The story takes place while slow, with a care for details, a consummate art of everyday life and vibrant characters, extraordinarily alive, who have regularly reminded the style of Victoria Clayton. (With however less heat and humor - the dramatic context will not let go of a page reader).
I can imagine that some readers can judge this slow and boring book. Personally I found it simply fascinating: exciting, incomparable reading fluency. That's a long time since I had not read a book with such abandon.
The story of the bottom frame is a university with a lot of young people abusing alcohol, tobacco and various drugs while pursuing their studies despite everything seriously. The narrator, Richard, is a sad boy, bleak, from a poor and ill-loving family. He landed at Hampden by chance; coincidentally also admitted he finds himself among the very few students of a charismatic old man, Julian, who teaches Greek, in privacy, discouraging students, handpicked to continue studying all other material.
This little coterie is evolving on the margins of other students, with all the appearance of a feeling of superiority that makes mask instead a certain indifference to others.
There Henry, a dark young man, reserved and bright, whose conduct seems that of an older man, not even age.
There Francis, effeminate, nervous, excessive and expansive.
There are also twins, Charles and Camilla, tall, handsome, blond and peaceful.
There Richard, erased, a little cold, complexed by his family origins.
And then there was Bunny, extrovert, unceremonious, big mouth, freeloading by education, unbearable but charming too.
The story thus started, and tells us the first encounters, the birth of friendship, of complicity.
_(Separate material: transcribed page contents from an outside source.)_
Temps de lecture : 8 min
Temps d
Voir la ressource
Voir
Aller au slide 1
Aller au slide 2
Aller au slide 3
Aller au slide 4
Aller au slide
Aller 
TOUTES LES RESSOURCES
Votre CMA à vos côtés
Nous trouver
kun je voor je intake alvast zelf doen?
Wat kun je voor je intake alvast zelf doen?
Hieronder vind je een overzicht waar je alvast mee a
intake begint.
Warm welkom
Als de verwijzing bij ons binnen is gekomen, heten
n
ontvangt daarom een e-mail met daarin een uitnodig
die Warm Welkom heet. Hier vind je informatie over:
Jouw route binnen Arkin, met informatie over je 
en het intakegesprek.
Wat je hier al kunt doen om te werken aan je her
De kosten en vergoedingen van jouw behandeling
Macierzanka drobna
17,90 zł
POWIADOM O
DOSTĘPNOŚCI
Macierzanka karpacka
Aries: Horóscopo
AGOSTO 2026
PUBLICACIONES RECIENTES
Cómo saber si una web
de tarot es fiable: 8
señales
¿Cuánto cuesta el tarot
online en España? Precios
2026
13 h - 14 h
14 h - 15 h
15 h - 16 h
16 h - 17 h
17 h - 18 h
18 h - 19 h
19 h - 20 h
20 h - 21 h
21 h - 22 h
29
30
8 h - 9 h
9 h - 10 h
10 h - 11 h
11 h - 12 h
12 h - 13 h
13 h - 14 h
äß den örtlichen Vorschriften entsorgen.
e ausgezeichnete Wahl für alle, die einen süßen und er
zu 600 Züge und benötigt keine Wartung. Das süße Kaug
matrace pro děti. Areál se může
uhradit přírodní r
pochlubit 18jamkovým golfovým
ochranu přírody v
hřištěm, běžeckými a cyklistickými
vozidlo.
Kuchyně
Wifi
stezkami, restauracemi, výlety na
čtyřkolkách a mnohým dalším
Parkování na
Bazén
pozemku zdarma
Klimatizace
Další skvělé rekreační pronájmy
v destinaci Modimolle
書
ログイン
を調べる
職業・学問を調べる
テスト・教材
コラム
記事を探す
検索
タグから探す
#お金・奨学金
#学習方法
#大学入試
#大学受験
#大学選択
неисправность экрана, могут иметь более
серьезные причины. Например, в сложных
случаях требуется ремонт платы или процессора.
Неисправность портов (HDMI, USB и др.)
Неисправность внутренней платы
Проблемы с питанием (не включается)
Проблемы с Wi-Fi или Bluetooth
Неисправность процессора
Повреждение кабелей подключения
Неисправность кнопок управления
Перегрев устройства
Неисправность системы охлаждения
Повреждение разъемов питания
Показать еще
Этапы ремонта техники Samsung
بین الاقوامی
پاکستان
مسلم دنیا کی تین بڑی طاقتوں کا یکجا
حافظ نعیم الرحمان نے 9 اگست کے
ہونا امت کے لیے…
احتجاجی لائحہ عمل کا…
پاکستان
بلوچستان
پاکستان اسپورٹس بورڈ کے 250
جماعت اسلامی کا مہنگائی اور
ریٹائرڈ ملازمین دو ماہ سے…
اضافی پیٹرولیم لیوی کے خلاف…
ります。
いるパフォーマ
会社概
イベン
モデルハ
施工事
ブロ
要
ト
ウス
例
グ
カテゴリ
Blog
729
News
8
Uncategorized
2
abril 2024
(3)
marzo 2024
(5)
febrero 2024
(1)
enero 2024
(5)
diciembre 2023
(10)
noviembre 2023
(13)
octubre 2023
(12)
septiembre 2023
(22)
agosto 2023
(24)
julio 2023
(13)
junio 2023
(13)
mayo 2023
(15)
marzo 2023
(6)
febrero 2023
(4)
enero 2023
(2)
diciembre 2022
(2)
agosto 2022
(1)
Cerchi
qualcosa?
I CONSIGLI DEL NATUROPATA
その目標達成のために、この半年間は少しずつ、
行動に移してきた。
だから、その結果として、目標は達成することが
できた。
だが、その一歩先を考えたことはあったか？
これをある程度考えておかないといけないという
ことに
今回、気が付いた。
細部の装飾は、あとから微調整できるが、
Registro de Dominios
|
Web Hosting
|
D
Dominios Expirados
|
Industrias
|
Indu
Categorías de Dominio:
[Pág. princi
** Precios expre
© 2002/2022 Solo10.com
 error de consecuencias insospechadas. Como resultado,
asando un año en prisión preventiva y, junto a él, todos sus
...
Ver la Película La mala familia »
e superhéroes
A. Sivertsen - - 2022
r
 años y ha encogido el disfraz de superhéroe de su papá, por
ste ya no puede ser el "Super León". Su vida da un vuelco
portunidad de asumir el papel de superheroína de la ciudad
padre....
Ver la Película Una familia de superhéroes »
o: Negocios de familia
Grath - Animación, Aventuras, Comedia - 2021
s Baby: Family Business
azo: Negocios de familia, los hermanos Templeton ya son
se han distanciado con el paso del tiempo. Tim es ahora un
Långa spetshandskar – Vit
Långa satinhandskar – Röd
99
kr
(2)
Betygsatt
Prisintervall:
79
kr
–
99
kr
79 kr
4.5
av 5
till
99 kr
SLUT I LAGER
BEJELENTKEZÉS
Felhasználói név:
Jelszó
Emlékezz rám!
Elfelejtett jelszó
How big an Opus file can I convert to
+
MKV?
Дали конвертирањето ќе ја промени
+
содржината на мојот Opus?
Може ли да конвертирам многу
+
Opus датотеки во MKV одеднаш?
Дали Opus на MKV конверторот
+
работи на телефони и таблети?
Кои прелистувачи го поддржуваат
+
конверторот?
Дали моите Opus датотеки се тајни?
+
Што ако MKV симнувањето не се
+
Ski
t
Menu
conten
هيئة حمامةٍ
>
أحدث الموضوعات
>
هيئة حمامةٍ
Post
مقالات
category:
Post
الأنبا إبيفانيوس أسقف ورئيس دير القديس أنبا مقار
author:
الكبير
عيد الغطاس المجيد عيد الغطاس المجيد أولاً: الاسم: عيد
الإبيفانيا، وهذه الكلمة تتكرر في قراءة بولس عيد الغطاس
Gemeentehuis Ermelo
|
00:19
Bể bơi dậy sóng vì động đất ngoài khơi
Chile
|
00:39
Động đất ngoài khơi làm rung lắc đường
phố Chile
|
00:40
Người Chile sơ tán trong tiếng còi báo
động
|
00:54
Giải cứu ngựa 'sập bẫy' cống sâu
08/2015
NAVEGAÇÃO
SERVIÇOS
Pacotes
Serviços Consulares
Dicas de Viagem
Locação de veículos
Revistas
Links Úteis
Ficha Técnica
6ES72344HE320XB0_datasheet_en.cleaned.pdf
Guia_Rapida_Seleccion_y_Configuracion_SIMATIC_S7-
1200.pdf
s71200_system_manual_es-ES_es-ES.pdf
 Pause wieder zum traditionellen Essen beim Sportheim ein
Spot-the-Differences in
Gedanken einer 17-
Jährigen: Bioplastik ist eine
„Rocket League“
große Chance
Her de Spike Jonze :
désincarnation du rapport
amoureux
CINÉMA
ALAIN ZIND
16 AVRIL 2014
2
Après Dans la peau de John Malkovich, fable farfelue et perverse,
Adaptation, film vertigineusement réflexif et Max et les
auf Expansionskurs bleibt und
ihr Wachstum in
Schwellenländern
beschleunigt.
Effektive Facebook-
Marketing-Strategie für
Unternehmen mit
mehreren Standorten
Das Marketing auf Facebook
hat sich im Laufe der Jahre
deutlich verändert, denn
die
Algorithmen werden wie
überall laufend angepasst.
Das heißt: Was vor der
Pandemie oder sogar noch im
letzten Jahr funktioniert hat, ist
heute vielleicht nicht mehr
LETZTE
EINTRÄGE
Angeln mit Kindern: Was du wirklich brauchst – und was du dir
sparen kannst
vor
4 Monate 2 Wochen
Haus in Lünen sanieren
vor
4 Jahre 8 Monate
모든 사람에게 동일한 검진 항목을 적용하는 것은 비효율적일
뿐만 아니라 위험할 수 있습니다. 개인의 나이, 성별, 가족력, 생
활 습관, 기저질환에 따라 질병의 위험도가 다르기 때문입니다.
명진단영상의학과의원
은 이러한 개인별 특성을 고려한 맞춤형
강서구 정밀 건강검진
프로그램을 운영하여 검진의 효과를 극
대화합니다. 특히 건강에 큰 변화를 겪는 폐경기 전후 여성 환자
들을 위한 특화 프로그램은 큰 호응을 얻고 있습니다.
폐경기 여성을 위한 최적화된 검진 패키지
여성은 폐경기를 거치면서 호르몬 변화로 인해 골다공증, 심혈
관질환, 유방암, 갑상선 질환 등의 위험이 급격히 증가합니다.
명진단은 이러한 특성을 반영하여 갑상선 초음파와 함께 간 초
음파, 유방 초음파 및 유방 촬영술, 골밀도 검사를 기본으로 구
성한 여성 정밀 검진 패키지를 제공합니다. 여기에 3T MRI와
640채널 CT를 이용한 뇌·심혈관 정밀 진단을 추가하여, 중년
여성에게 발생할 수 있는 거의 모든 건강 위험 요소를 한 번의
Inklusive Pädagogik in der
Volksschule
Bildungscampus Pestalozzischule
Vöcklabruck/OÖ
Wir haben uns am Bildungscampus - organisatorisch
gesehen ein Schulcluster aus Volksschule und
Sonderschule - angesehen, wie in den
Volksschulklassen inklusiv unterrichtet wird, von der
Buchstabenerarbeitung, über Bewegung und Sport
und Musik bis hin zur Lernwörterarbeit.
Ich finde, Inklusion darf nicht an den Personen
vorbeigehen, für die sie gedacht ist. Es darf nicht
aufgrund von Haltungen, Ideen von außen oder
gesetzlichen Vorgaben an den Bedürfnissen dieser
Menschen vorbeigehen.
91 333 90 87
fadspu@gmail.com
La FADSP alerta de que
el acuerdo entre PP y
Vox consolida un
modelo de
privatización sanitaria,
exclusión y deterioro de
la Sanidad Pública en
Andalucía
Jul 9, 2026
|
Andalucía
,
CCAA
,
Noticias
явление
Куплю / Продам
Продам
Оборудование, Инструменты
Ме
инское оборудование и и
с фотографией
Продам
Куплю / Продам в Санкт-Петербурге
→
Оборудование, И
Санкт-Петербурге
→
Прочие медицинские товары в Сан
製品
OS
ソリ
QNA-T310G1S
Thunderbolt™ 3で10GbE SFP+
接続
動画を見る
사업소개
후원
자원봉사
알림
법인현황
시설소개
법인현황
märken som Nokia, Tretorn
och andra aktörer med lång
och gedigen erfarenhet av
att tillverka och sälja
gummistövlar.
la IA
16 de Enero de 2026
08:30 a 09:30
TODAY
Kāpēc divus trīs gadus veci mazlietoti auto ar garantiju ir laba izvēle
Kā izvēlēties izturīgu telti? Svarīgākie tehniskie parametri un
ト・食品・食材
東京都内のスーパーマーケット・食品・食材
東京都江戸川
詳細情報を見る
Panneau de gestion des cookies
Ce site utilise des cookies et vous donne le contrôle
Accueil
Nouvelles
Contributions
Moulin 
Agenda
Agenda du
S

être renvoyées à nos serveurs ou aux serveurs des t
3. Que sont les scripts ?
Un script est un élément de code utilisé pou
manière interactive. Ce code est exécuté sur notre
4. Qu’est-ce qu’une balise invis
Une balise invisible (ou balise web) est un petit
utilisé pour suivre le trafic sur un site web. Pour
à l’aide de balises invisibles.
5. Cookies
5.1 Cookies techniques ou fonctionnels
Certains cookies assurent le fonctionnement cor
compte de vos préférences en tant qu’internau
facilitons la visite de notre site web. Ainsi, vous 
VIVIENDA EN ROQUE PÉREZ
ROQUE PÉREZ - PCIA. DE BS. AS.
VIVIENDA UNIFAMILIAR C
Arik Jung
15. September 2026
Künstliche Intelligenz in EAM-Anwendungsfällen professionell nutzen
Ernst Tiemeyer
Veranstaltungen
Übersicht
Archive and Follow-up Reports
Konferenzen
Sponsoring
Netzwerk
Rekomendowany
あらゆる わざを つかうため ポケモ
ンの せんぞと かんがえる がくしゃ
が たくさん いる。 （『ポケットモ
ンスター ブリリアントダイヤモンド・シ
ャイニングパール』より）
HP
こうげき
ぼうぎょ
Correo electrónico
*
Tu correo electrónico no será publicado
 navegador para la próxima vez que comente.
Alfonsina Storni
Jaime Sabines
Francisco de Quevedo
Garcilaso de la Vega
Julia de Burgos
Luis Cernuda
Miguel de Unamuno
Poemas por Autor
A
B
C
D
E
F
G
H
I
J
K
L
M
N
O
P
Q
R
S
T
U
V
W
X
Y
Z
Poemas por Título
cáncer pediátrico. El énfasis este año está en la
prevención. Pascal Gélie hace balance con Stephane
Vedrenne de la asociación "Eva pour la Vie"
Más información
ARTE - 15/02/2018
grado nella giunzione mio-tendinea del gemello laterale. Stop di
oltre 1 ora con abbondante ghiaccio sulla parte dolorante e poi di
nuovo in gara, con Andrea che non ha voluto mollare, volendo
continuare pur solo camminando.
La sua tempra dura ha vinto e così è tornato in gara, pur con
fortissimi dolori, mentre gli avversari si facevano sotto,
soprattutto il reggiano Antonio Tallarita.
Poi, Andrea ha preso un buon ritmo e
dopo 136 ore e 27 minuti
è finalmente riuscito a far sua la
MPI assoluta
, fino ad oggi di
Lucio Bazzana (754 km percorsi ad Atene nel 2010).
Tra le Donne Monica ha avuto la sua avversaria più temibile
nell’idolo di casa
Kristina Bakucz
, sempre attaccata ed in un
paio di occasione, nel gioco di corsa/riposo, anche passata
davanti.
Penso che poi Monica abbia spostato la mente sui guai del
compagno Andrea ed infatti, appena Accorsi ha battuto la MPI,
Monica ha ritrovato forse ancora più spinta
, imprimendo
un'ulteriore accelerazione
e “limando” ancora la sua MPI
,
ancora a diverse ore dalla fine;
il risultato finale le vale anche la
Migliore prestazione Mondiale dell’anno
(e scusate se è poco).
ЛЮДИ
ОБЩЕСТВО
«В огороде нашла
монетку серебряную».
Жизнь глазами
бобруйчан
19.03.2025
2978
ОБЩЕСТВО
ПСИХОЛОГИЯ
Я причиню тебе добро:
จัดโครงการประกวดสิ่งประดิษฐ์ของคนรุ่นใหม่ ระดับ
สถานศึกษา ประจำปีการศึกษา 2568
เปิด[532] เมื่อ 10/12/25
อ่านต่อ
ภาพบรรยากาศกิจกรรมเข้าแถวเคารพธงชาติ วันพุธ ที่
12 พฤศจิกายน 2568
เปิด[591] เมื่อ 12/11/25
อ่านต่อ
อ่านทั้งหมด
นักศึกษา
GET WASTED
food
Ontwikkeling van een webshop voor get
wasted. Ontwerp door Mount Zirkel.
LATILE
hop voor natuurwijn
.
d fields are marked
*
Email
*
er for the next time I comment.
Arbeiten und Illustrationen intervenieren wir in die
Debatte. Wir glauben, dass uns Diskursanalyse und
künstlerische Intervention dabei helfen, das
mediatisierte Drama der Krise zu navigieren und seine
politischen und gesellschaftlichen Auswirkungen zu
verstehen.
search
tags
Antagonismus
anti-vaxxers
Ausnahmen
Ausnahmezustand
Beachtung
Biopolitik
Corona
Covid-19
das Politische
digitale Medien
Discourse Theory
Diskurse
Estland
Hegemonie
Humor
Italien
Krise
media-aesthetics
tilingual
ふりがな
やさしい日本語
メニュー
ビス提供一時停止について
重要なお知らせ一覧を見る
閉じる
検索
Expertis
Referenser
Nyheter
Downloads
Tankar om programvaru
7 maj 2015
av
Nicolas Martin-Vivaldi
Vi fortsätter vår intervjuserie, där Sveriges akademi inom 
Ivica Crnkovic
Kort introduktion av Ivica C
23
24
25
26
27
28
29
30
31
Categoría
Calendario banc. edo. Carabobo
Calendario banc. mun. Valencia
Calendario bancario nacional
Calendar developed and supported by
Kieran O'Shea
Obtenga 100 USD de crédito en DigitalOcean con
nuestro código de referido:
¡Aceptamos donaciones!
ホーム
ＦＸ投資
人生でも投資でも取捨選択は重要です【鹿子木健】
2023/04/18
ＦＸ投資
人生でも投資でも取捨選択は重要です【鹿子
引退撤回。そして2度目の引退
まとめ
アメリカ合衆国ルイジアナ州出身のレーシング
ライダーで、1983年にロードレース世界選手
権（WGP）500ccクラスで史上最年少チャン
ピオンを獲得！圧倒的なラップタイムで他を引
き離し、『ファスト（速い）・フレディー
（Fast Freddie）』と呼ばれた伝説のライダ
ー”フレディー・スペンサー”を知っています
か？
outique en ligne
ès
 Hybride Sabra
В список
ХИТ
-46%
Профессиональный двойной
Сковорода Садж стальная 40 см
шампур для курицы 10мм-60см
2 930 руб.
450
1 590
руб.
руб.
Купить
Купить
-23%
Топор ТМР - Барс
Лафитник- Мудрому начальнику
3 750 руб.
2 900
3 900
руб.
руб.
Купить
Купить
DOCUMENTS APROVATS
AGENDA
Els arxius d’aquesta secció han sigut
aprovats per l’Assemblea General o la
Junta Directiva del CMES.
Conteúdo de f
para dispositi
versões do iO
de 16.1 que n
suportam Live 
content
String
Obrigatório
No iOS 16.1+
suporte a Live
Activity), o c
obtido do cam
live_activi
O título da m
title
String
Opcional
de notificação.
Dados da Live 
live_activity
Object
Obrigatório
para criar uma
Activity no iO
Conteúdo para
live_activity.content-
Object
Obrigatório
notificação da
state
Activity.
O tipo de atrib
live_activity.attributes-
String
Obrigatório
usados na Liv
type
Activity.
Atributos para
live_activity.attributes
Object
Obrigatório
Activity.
Classes, outings, binge drinking (permanent, the characters are drunk most of the time). Little by little we understand the links between these young people a little atypical; but only a little, nothing seems to predispose them to murder in cold blood. Yet a plot unseals gradually, almost a mistake, which degenerates.
A dramatic error that is festering and which by a combination of circumstances to which all attend with impotence, finally pushes these young smart people, raised, correct, to orchestrate the perfect crime.
Understanding the why occurs early enough, a third of the book, and execution of the murder at the half. The rest of the story is devoted to the descent into hell. Crime does not pay.
The most admirable of this book, rich literary qualities (a well-told story) is in the evolution of the characters. The author masters the subject perfectly, brilliantly manipulating the reader, making him feel subtly changing feelings.
It is common to put a little time to get an idea of the personality of a character in a play. But I had never changed his mind and, going from one extreme to another, as and when the figures available to me in understanding, layer by layer, like slowly peeled onions.
Of double bluff bluff, the smoke screen is slow to dissipate.